Advent in Berlin

Ex-AfD-Mann sorgt sich um Weihnachtsbäume für Flüchtlinge

Die AfD-Fraktion Pankow hat Tobias Thieme verbannt. Er bemüht sich um „heimische Kultur“ – diesmal als Missionar für Weihnachten.

Ein ehemaliges Mitglied der AfD-Fraktion aus Pankow will „tradierte Kultursymbole“ wie den Weihnachtsbaum vor dem Verlust bewahren.

Ein ehemaliges Mitglied der AfD-Fraktion aus Pankow will „tradierte Kultursymbole“ wie den Weihnachtsbaum vor dem Verlust bewahren.

Foto: Friso Gentsch / dpa

Weihnachten ist das Fest der Nächstenliebe.

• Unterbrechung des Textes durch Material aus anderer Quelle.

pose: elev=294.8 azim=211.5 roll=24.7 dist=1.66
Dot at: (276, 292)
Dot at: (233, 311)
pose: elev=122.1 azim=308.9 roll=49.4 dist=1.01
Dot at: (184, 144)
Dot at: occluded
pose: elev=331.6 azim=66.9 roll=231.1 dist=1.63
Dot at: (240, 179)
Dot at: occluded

Tobias Thieme, fraktionsloser Bezirkspolitiker mit Wurzeln in der AfD, sorgt sich in diesen Tagen um all diejenigen, die auf auf das christliche Brauchtum verzichten könnten. Er verwendete nun eine mündliche Anfrage darauf, vom Bezirksamt Pankow zu erfragen, ob denn alle öffentliche Einrichtungen mit Weihnachtsbäumen ausgestattet seien.

Immobilienstadtrat Torsten Kühne (CDU) sollte Auskunft geben, ob Fälle bekannt seien, wo das Aufstellen von Weihnachtsbäumen „zur christlichen Adventsfest“ untersagt sei „oder durch eigene Überlegungen darauf verzichtet wurde“. Einen möglichen Grund lieferte Thieme gleich mit: „Rücksicht vor den muslimischen Neubürgern“.

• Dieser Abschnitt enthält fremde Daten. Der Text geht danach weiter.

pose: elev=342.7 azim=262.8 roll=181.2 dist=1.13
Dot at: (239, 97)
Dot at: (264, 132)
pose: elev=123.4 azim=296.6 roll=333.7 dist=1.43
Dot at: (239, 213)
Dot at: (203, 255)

Thieme befürchtet Geldmangel als Grund, um auf den Weihnachtsbaum zu verzichten

Stadtrat Kühnes Antwort fiel knapp aus: „Es ist kein Fall bekannt, wo darauf verzichtet wurde“. Thieme war von einer anderen Informationslage ausgegangen und hatte zum Hintergrund seiner Frage gesagt, „dass sich in den letzten Tagen Meldungen häufen, wonach in öffentlichen Einrichtungen auf das Aufstellen von Weihnachtsbäumen unterbleibt“.

Weil Thieme einen solchen Schwund offensichtlich nicht hinnehmen will, gingen seine Nachfragen noch weiter. Er wollte wissen, ob und wo aus Gründen des Brandschutzes, aus Finanzmangel oder gekürzten Zuwendungen die Aufstellung des Christbaums nicht stattfindet. Auch hier gab es eine Antwort im Sinne des Weihnachtsgedankens: Das Bezirksamt Pankow kennt keine Einrichtung, wo solch eine Notlage eingetreten wäre.

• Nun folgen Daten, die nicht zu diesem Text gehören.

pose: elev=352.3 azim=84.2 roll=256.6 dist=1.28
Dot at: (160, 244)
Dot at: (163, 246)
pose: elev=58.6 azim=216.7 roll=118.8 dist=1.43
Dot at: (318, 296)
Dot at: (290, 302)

Sorge um Vermittlung des Weihnachtsgedankens zur Adventszeit

Schließlich sollte der Bezirk auch Auskunft geben, inwieweit das Landesamt für Flüchtlingsangelegenheiten oder Hilfsorganisationen „die Neubewohner der Gemeinschaftseinrichtungen in den Jahren seit 2015 mit den christlichen Traditionen wie das Aufstellen eines Weihnachtsbaumes und anderer tradierter Kultursymbole vertraut gemacht haben“ – oder ob es Bewohner von sich aus ablehnen, „sich mit der heimischen Kultur vertraut zu machen“.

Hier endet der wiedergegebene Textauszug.